[ИСХОДНЫЙ ТЕКСТ]:

----

Берне и Гейне. Молодая Германия или молодая Палестина?

 
   Лейб Барух, родившийся в 1785 году во Франкфуртском гетто и ставший знаменитым под именем Людвига Берне, был сыном уже эмансипированного придворного еврея, который на старости лет «с удовольствием читал сочинения своего сына, однако предпочел бы, чтобы автором этих текстов был не его сын». Он получил философское образование, был завсегдатаем салона Генриетты Герц в Берлине, посещал курсы лекций Шлейермахера и увлекался германофильскими идеями. Однако в эпоху Великого Синедриона его кумиром стал Наполеон, которого он сравнивал с Моисеем и Христом. Но затем наступило разочарование, и он проникся патриотическим пылом «войн за освобождение». Тем не менее он навсегда сохранил в своем сердце любовь сына Израиля к Франции-освободительнице. Он превозносил дух и таланты немецких евреев и радовался тому, как быстро они прониклись западными идеями и модами. Но вера предков была для него лишь «египетской мумией, которая только кажется живой, но чье тело не поддается тлению». Иначе говоря, он видел будущее для своих собратьев только в лоне возрожденной, свободной и братской Германии. Арндт или Ян также мечтали о возрожденной Германии, но они видели это возрождение совершенно иначе. Такой патриот как Берне мог сражаться лишь в рядах такого лагеря, где не будут подвергать сомнению его достоинства патриота и немца, а за отсутствием такового должен был его основать. Именно таким образом начиная с 1789 года проявлялась специфическая диалектика немецкой истории.

----

[МАТЕРИАЛ ЗАДАНИЙ]:
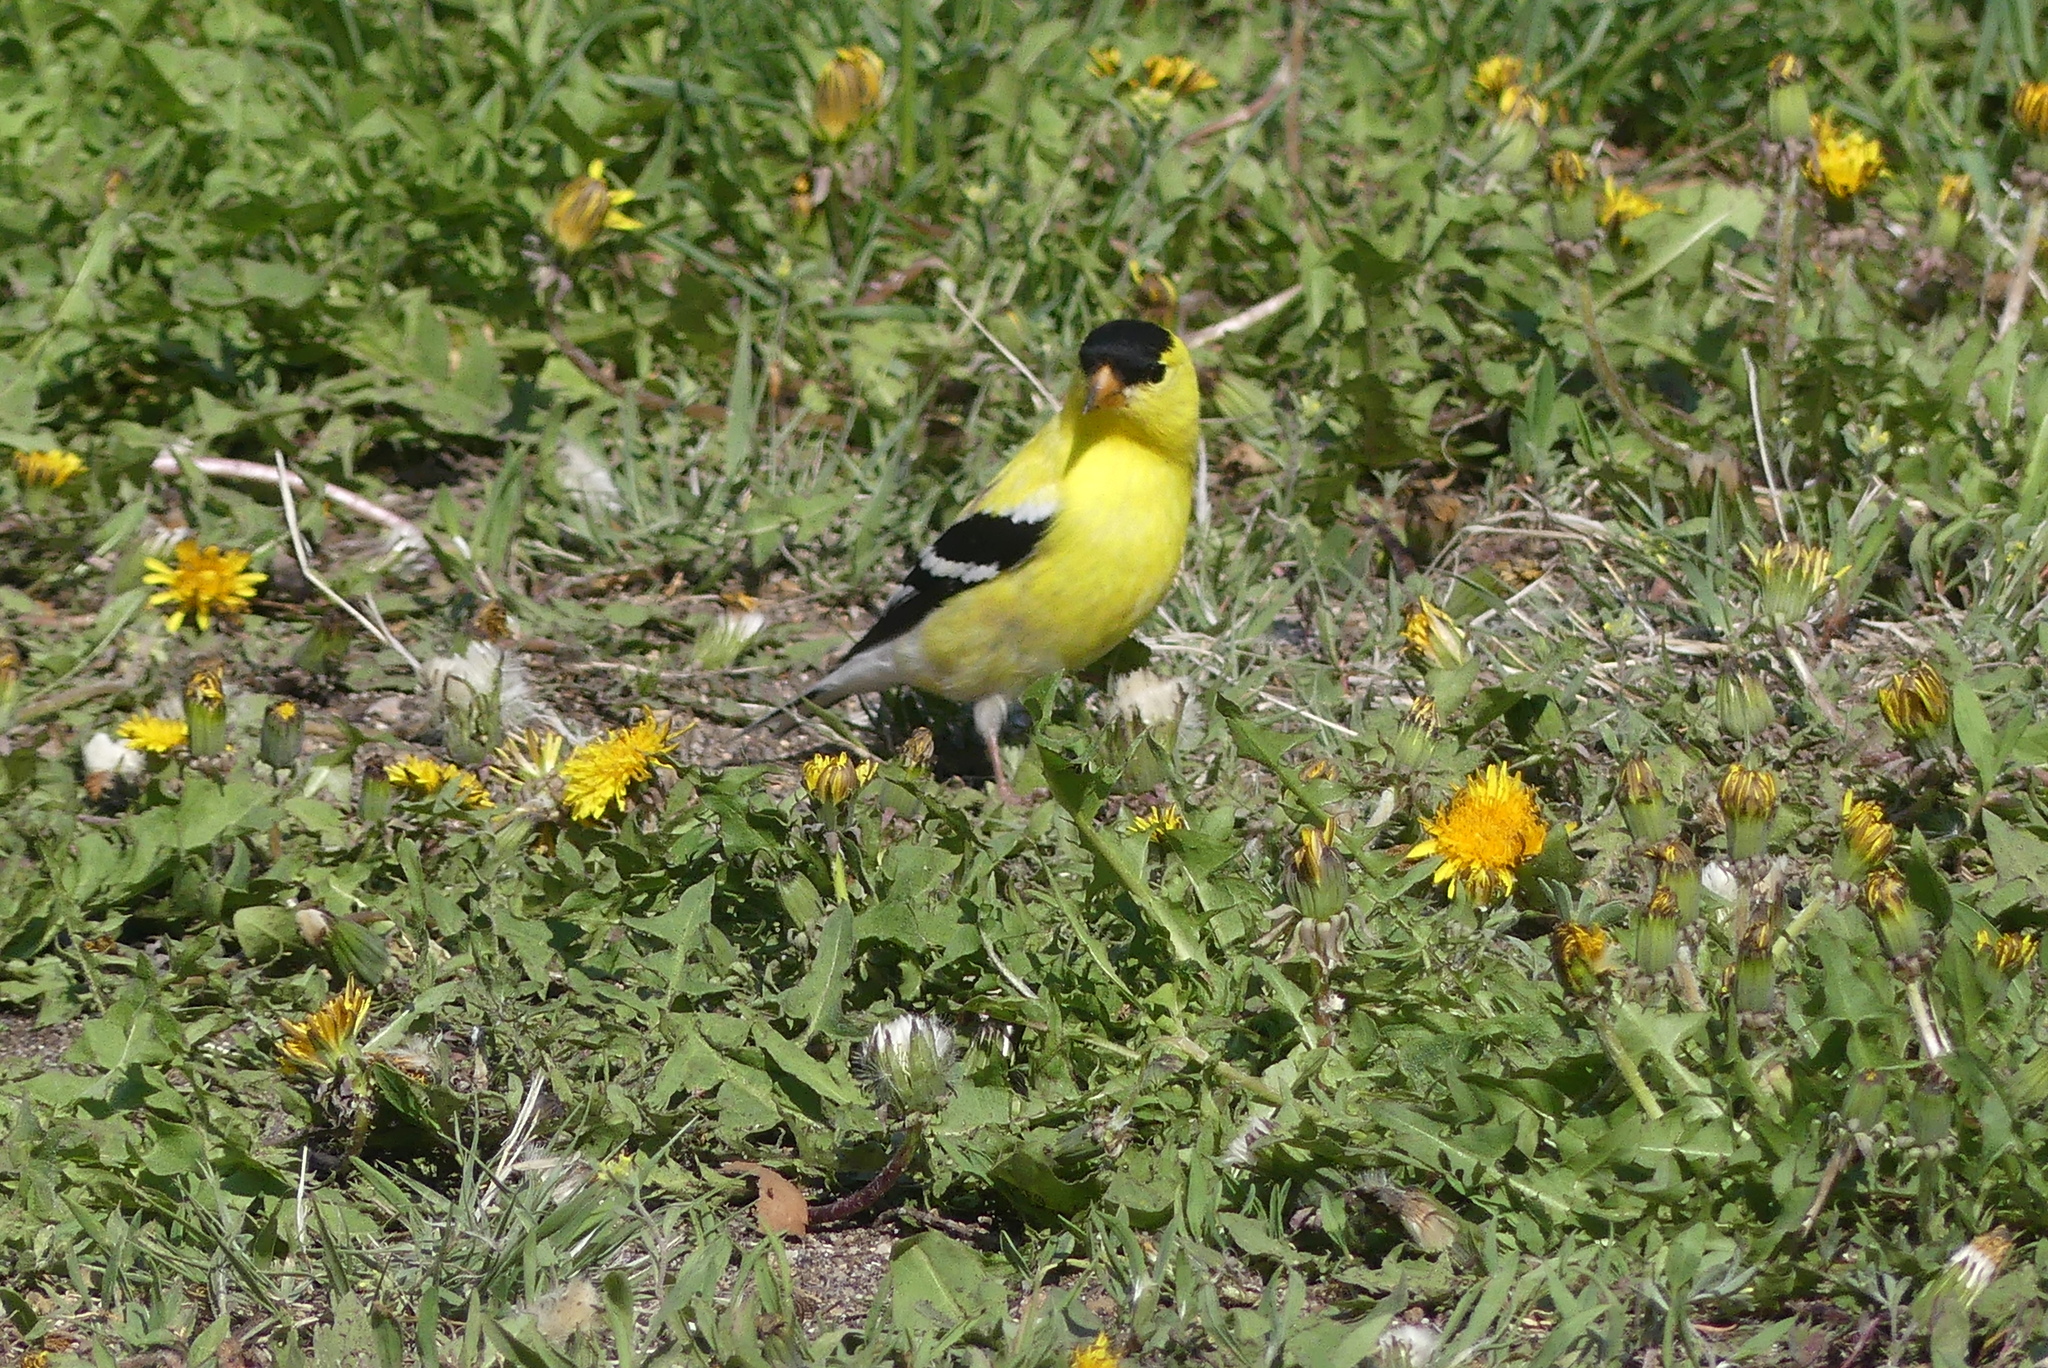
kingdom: Animalia
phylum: Chordata
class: Aves
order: Passeriformes
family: Fringillidae
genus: Spinus
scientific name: Spinus tristis
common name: American goldfinch
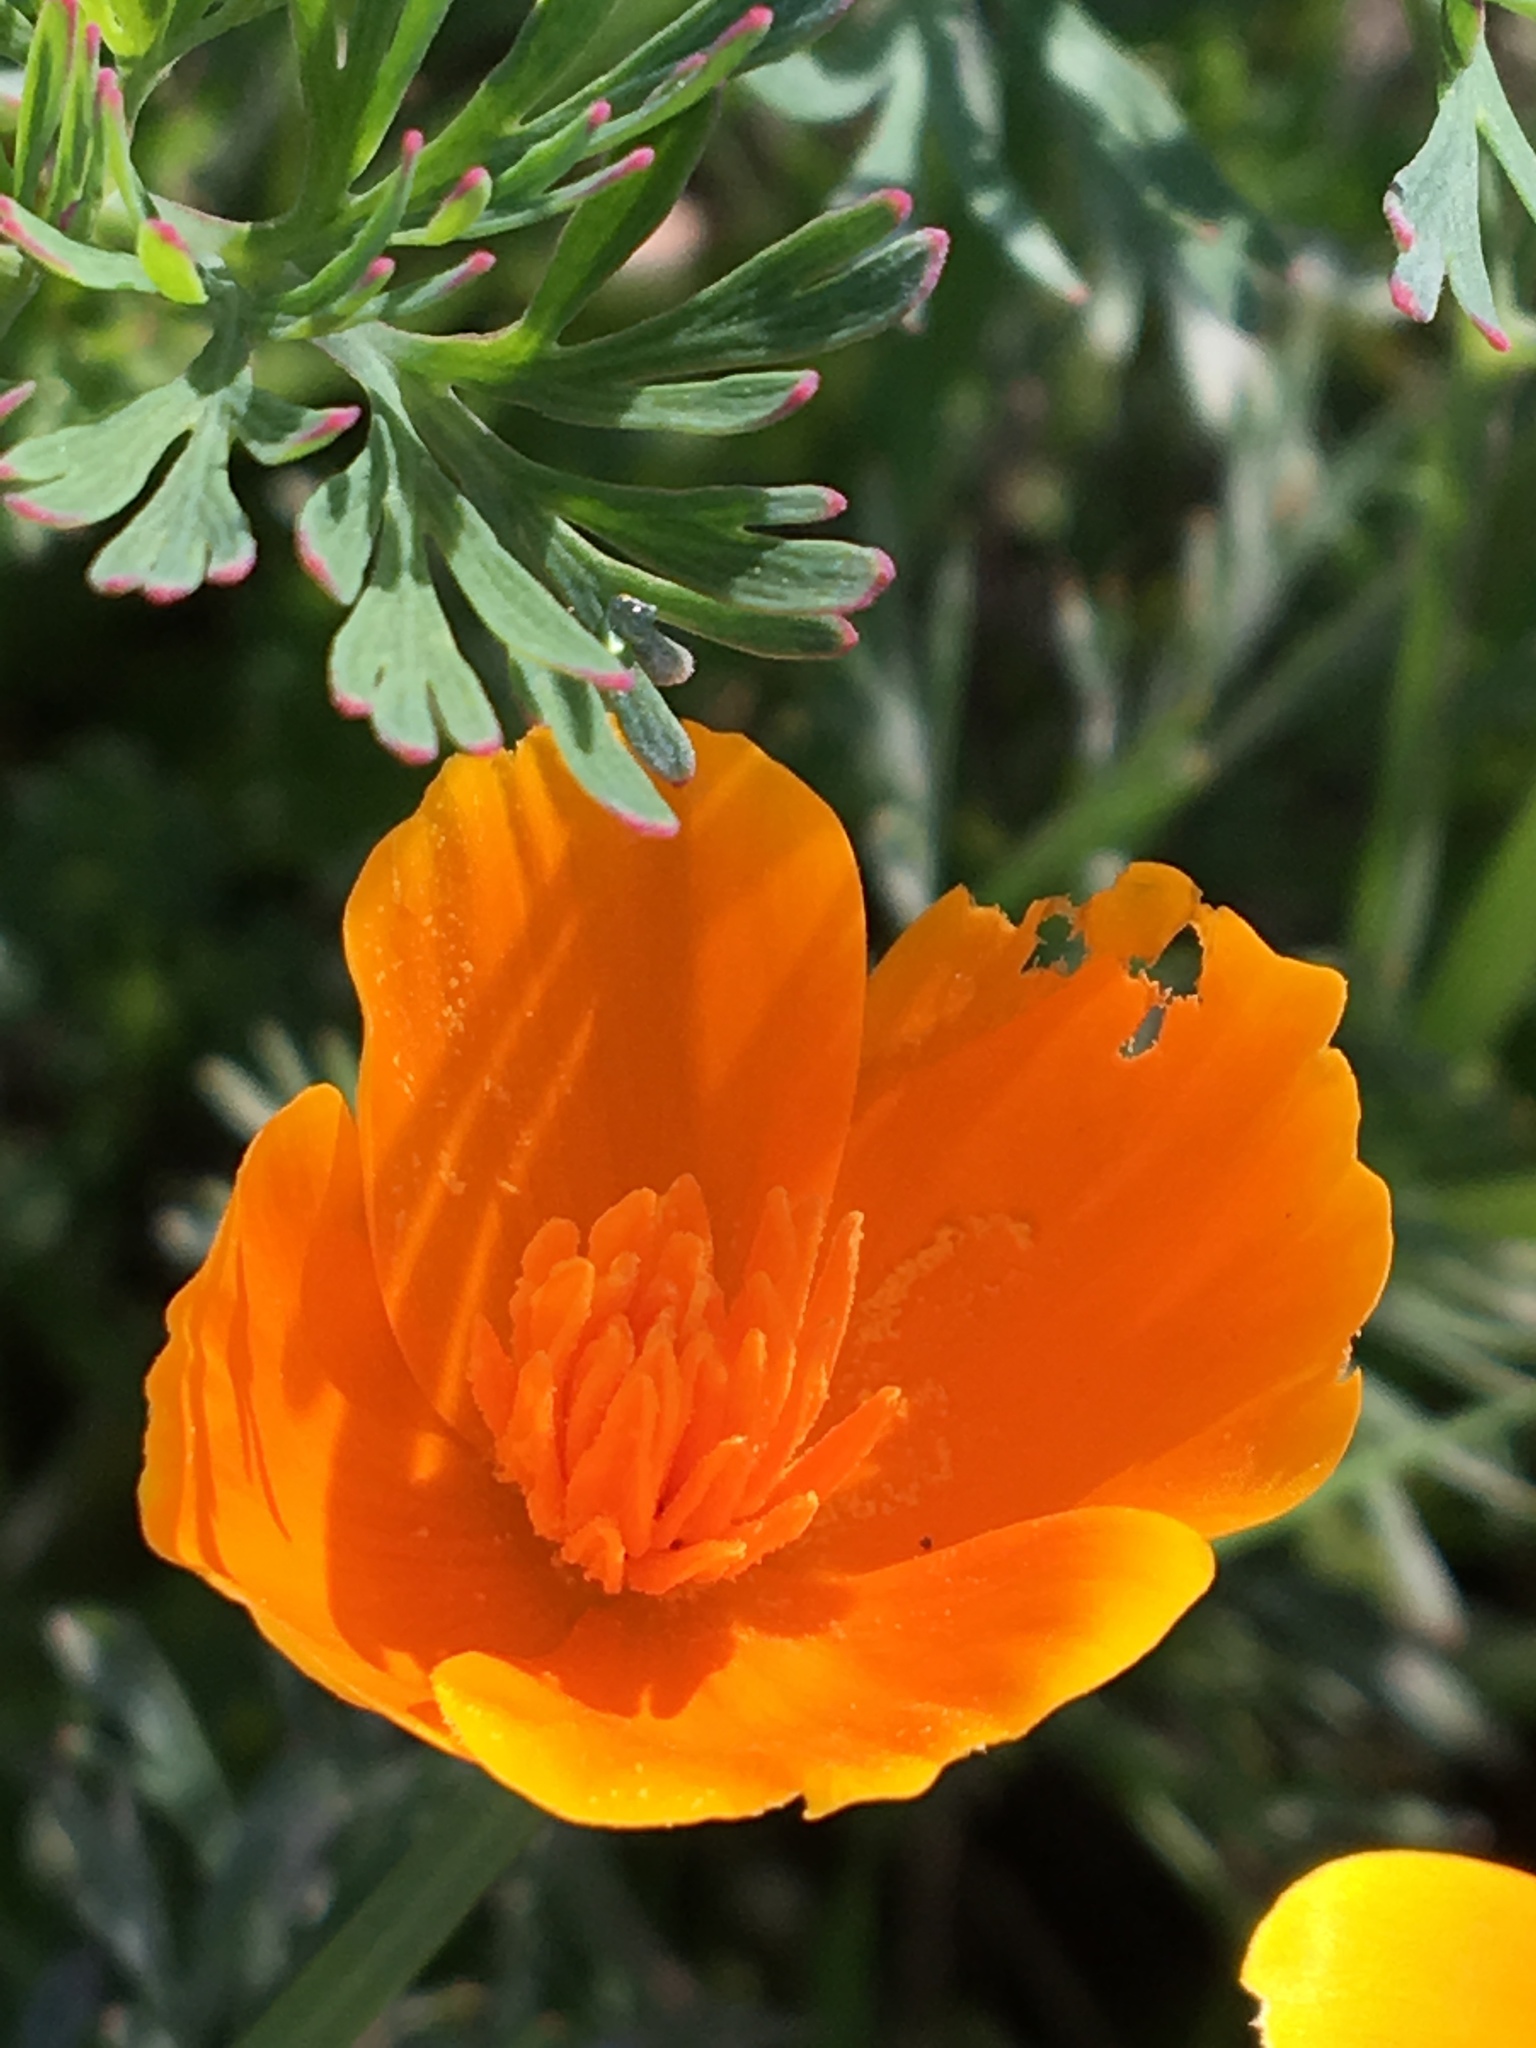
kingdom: Plantae
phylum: Tracheophyta
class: Magnoliopsida
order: Ranunculales
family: Papaveraceae
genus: Eschscholzia
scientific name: Eschscholzia californica
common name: California poppy
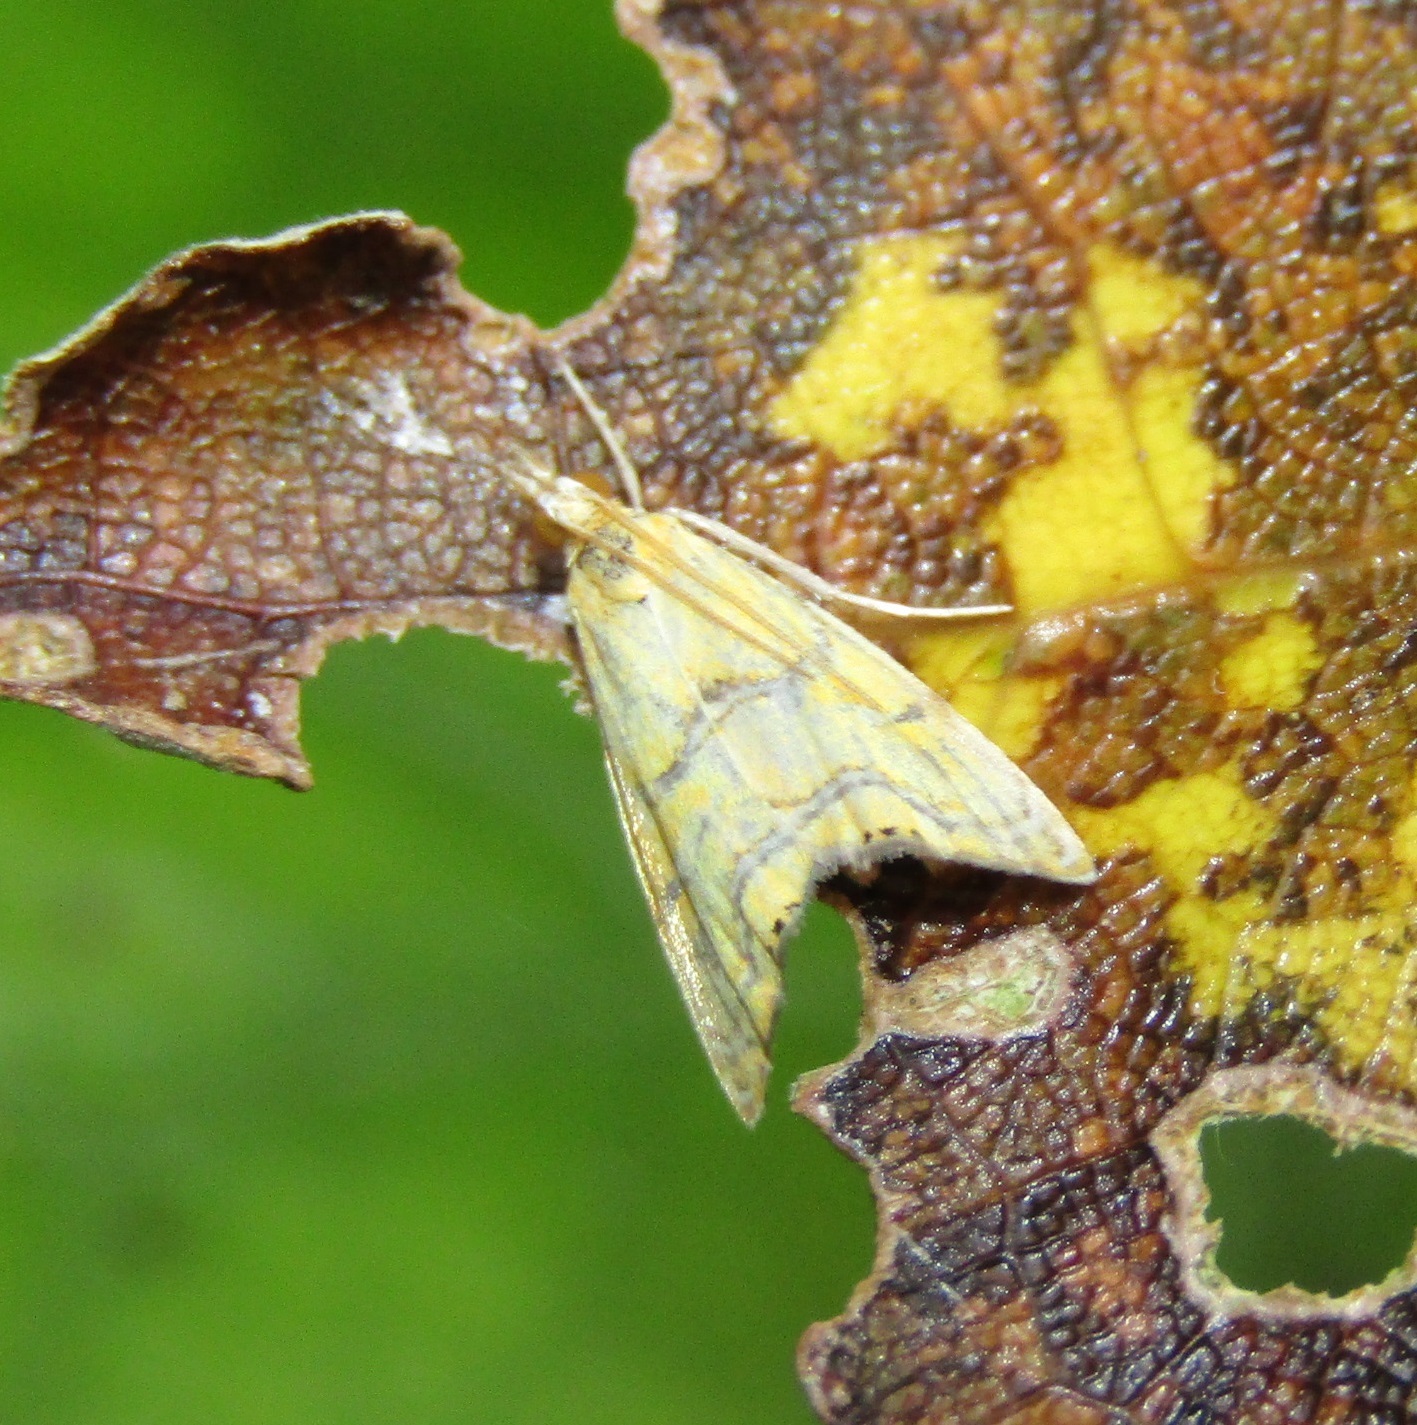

----

[ВАШИ ЗАДАНИЯ]:
1) Ответьте по тексту о Людвиге Берне:
(a) В каком году и где родился Лейб Барух?
(b) С кем Берне сравнивал Наполеона?
(c) Завсегдатаем чьего салона он был в Берлине?
2) Выведите нумерованным списком строки записей, начиная со строки, содержащей «class: Aves», и до конца записей включительно, без пустых строк. Изображения в ответ не включайте.

[ИТОГОВЫЕ ОТВЕТЫ]:
1)
(a) В 1785 году, во Франкфуртском гетто.
(b) С Моисеем и Христом.
(c) Салона Генриетты Герц.

2)
1. class: Aves
2. order: Passeriformes
3. family: Fringillidae
4. genus: Spinus
5. scientific name: Spinus tristis
6. common name: American goldfinch
7. kingdom: Plantae
8. phylum: Tracheophyta
9. class: Magnoliopsida
10. order: Ranunculales
11. family: Papaveraceae
12. genus: Eschscholzia
13. scientific name: Eschscholzia californica
14. common name: California poppy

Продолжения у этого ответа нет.